Complete step-by-step solution:
We are given the life times of 400 neon lamps and we have been asked the mean lifetime. But as we can see that the intervals are discontinuous, our first step is to make them continuous.
To make the intervals continuous, subtract $0.5$ from the lower limit and add $0.5$ to the upper limit.
For example: our first interval is $301 - 400$, it can be made discontinuous in the following way-
$ \Rightarrow 301 - 0.5 = 300.5$
$ \Rightarrow 400 + 0.5 = 400.5$
Now, our interval has become $300.5 - 400.5$. After making the intervals, we will find the mid-points $({x_i})$ of those intervals, then we will multiply $({x_i})$ with $\left( {{f_i}} \right)$. Then, we will sum up the ${f_i}{x_i}$ and divide it by ${f_i}$.
Now, let us make the table.

Lifetime (in hours)	Number of lamps$\left( {{f_i}} \right)$	Mid-points $({x_i})$	${f_i}{x_i}$
$300.5 - 400.5$	$14$	$350.5$	$4907$
$400.5 - 500.5$	$56$	$450.5$	$25228$
$500.5 - 600.5$	$60$	$550.5$	$33030$
$600.5 - 700.5$	$86$	$650.5$	$55943$
$700.5 - 800.5$	$74$	$750.5$	$55537$
$800.5 - 900.5$	$62$	$850.5$	$52731$
$900.5 - 1000.5$	$48$	$950.5$	$45624$
	$\sum {{f_i} = 400} $		$\sum {{f_i}{x_i} = 2,73,000} $

Now, let us put the values in the formula-
Mean = $\dfrac{{\sum {{f_i}{x_i}} }}{{\sum {{f_i}} }}$
$ \Rightarrow \bar X = \dfrac{{\sum {{f_i}{x_i} = 2,73,000} }}{{\sum {{f_i} = 400} }}$
$ \Rightarrow \bar X = \dfrac{{273000}}{{400}}$
On simplifying we have,
$ \Rightarrow \bar X = 682.5$

Therefore, the mean lifetime of neon lamps is $682.5$ hours.

Note: The above method includes a lot of calculation.

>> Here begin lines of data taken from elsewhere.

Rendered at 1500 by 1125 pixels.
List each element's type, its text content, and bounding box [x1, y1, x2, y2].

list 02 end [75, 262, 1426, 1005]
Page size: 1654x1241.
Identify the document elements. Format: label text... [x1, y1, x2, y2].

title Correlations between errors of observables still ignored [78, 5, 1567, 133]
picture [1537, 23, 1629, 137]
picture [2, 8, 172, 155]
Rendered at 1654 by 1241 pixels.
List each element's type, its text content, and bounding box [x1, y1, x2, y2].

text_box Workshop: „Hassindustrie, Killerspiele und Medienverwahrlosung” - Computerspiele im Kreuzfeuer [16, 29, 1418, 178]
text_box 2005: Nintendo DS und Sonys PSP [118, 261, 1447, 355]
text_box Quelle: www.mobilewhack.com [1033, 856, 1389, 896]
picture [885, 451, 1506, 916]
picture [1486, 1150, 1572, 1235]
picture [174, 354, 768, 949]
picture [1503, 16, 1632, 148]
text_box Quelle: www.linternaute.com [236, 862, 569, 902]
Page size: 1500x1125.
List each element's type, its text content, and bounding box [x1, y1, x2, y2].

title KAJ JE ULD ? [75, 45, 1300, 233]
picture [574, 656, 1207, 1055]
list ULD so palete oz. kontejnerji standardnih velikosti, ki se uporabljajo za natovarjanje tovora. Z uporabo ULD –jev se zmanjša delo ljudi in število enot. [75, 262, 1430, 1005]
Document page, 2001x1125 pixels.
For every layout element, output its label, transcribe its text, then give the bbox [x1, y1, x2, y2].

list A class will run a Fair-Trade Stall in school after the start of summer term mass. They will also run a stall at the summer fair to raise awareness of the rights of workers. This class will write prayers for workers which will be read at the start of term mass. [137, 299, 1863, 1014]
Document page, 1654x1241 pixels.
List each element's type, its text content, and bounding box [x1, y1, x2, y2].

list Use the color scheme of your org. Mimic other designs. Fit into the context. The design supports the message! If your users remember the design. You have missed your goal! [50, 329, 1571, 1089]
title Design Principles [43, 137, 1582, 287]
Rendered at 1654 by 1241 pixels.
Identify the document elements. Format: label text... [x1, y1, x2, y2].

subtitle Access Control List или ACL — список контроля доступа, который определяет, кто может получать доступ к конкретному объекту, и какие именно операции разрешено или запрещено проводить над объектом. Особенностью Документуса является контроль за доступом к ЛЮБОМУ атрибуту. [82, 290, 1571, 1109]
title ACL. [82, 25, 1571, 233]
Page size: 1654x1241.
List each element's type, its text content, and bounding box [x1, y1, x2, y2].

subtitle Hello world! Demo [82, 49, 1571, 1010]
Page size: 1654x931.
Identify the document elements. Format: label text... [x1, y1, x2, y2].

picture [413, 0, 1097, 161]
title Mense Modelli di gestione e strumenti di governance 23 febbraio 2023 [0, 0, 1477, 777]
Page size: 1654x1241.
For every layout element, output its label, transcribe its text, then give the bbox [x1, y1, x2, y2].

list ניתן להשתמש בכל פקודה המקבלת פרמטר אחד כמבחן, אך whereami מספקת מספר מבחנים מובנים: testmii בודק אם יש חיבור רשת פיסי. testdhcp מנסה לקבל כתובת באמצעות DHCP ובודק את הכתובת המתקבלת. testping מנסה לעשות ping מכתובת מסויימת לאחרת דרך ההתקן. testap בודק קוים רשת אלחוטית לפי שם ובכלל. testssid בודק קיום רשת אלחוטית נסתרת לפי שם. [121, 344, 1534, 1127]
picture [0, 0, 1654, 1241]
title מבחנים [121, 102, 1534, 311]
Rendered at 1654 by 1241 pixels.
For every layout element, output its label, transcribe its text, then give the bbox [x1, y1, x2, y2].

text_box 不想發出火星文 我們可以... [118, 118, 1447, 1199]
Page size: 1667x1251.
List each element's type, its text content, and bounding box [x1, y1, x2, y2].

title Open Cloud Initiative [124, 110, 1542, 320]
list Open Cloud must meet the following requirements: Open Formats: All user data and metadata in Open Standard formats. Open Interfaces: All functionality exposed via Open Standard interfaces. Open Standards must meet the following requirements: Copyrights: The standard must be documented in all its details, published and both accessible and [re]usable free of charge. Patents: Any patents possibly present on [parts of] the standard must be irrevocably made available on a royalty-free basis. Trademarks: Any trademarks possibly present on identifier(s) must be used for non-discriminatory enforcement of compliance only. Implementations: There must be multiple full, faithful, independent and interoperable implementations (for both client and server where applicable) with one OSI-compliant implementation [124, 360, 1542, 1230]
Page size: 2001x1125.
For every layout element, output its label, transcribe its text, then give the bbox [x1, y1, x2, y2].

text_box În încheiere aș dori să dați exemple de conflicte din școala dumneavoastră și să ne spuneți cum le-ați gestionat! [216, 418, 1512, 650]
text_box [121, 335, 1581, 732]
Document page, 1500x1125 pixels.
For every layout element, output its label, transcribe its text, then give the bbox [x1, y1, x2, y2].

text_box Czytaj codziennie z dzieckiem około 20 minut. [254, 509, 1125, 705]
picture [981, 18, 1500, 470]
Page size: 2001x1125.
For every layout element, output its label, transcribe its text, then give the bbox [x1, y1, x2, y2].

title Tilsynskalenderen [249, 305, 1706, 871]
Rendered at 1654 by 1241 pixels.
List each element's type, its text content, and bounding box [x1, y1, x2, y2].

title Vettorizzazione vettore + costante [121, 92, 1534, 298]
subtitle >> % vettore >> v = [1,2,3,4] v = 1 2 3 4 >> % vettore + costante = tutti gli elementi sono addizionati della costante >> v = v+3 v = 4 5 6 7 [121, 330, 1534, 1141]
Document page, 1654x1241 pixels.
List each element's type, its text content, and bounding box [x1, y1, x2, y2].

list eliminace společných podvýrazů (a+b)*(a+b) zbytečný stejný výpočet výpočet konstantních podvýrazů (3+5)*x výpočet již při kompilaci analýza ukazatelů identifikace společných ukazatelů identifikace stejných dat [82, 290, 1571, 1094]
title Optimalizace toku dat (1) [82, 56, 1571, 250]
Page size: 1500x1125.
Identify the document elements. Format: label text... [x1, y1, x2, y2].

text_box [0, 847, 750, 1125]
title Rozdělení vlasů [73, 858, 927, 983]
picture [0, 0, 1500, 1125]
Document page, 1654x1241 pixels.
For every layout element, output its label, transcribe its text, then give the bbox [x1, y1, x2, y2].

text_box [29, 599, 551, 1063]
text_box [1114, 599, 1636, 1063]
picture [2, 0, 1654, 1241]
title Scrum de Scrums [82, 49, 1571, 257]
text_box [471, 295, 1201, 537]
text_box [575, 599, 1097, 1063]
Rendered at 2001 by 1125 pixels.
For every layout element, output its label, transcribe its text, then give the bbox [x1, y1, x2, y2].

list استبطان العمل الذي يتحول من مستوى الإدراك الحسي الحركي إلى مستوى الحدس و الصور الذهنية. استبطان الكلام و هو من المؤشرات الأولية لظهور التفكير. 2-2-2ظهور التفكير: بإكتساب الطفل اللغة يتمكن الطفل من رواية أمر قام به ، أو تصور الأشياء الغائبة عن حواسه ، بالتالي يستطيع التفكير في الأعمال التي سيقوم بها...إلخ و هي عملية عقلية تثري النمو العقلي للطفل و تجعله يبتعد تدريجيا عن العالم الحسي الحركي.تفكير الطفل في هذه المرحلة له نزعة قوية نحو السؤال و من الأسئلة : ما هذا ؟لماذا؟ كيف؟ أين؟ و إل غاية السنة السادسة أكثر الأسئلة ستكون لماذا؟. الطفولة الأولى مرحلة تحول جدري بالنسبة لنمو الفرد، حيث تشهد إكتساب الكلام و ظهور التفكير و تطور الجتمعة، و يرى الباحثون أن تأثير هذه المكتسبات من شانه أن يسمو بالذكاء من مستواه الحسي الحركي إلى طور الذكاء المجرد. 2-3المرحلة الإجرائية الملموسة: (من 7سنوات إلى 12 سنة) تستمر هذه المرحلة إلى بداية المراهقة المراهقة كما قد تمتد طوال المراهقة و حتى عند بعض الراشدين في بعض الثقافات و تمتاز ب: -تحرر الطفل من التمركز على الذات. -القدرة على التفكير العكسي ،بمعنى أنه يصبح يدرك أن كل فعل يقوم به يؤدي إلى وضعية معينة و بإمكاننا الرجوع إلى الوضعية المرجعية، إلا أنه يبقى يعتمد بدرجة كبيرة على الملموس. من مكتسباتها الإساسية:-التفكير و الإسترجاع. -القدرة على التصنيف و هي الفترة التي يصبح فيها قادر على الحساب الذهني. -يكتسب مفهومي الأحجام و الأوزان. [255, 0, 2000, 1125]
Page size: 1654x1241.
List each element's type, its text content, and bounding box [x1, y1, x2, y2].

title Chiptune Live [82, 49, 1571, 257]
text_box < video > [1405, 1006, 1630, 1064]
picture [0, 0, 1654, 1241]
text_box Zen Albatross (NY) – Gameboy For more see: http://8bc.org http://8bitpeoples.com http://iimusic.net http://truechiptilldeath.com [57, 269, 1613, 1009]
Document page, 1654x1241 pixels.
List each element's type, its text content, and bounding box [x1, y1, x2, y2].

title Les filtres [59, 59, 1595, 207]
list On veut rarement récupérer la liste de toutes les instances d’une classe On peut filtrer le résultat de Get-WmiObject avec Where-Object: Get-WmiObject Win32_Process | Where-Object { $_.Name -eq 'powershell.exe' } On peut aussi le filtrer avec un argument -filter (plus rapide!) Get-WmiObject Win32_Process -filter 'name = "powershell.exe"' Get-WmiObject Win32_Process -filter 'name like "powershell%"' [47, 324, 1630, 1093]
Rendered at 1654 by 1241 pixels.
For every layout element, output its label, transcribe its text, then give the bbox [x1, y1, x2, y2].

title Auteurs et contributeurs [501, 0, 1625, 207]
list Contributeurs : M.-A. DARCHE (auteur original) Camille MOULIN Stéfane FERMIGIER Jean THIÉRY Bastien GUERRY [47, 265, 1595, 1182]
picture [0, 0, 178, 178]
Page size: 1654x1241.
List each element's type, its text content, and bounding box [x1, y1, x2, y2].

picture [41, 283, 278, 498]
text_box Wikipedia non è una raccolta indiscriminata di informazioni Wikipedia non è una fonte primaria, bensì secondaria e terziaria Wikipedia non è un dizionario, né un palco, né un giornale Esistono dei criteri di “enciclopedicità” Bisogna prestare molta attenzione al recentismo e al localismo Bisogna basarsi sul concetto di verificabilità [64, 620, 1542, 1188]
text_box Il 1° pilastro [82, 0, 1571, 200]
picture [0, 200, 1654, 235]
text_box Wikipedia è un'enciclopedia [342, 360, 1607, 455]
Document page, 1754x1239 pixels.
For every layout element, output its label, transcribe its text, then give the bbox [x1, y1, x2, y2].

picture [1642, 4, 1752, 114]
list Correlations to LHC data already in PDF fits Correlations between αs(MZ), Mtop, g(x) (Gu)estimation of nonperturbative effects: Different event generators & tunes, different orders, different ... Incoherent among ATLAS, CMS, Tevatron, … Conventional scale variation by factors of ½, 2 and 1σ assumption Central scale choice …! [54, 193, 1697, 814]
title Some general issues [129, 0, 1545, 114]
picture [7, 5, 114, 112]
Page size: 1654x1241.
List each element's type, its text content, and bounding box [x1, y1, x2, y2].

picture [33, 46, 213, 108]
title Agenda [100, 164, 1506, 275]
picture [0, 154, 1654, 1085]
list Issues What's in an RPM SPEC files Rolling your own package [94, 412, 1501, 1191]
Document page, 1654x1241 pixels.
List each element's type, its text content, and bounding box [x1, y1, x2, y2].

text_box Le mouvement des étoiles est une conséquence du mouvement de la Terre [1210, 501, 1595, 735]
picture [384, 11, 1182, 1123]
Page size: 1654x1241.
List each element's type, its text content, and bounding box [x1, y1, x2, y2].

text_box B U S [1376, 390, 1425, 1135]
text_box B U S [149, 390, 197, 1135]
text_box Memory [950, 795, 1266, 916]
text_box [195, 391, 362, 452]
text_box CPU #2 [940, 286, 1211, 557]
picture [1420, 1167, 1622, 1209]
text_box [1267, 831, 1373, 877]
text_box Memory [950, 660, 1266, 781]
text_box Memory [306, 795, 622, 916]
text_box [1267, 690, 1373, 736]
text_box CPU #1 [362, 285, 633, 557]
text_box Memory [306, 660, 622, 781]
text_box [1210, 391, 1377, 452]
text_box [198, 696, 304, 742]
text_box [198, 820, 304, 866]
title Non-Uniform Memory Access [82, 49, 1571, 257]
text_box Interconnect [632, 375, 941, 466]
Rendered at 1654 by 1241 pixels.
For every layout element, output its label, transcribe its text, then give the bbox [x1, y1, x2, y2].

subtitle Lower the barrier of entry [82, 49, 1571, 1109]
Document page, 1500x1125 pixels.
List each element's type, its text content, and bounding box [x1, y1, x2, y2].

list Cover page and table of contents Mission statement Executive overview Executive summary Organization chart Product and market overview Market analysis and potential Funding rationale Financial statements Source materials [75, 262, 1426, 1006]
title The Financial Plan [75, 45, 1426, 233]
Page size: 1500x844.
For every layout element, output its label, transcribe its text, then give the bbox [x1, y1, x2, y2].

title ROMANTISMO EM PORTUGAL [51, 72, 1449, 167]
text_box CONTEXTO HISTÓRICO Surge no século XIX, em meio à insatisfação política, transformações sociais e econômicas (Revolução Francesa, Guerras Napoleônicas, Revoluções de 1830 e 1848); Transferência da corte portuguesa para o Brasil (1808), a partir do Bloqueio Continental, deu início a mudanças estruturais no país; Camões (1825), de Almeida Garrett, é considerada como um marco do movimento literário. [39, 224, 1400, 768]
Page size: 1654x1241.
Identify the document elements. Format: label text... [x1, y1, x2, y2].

We can use the assumed mean method to find the mean. It will help us in reducing the calculation. In this method, the steps involving converting discontinuous into continuous and finding the mid-points remains the same. After this, one mid-point is selected as the assumed mean. Then using this mean, we find the deviations and multiply them with ${f_i}$.

Lifetime (in hours)	Number of lamps$\left( {{f_i}} \right)$	Mid-points $({x_i})$	${d_i} = {x_i} - A$$A = 650.5$	${f_i}{d_i}$
$300.5 - 400.5$	$14$	$350.5$	$ - 300$	$ - 4200$
$400.5 - 500.5$	$56$	$450.5$	$ - 200$	$ - 11200$
$500.5 - 600.5$	$60$	$550.5$	$ - 100$	$ - 6000$
$600.5 - 700.5$	$86$	$650.5$=A	$0$	$0$
$700.5 - 800.5$	$74$	$750.5$	$100$	$7400$
$800.5 - 900.5$	$62$	$850.5$	$200$	$12400$
$900.5 - 1000.5$	$48$	$950.5$	$300$	$14400$
	$\sum {{f_i} = 400} $			$\sum {{f_i}{d_i} = 12800} $

Now, we put all the values in the formula-
$ \Rightarrow \bar X = A + \dfrac{{\sum {{f_i}{d_i}} }}{{\sum {{f_i}} }}$
$ \Rightarrow \bar X = 650.5 + \dfrac{{12800}}{{400}}$
Simplifying,
$ \Rightarrow \bar X = 650.5 + 32$
$ \Rightarrow \bar X = 682.5$
Therefore, the mean lifetime of neon lamps is $682.5$ hours.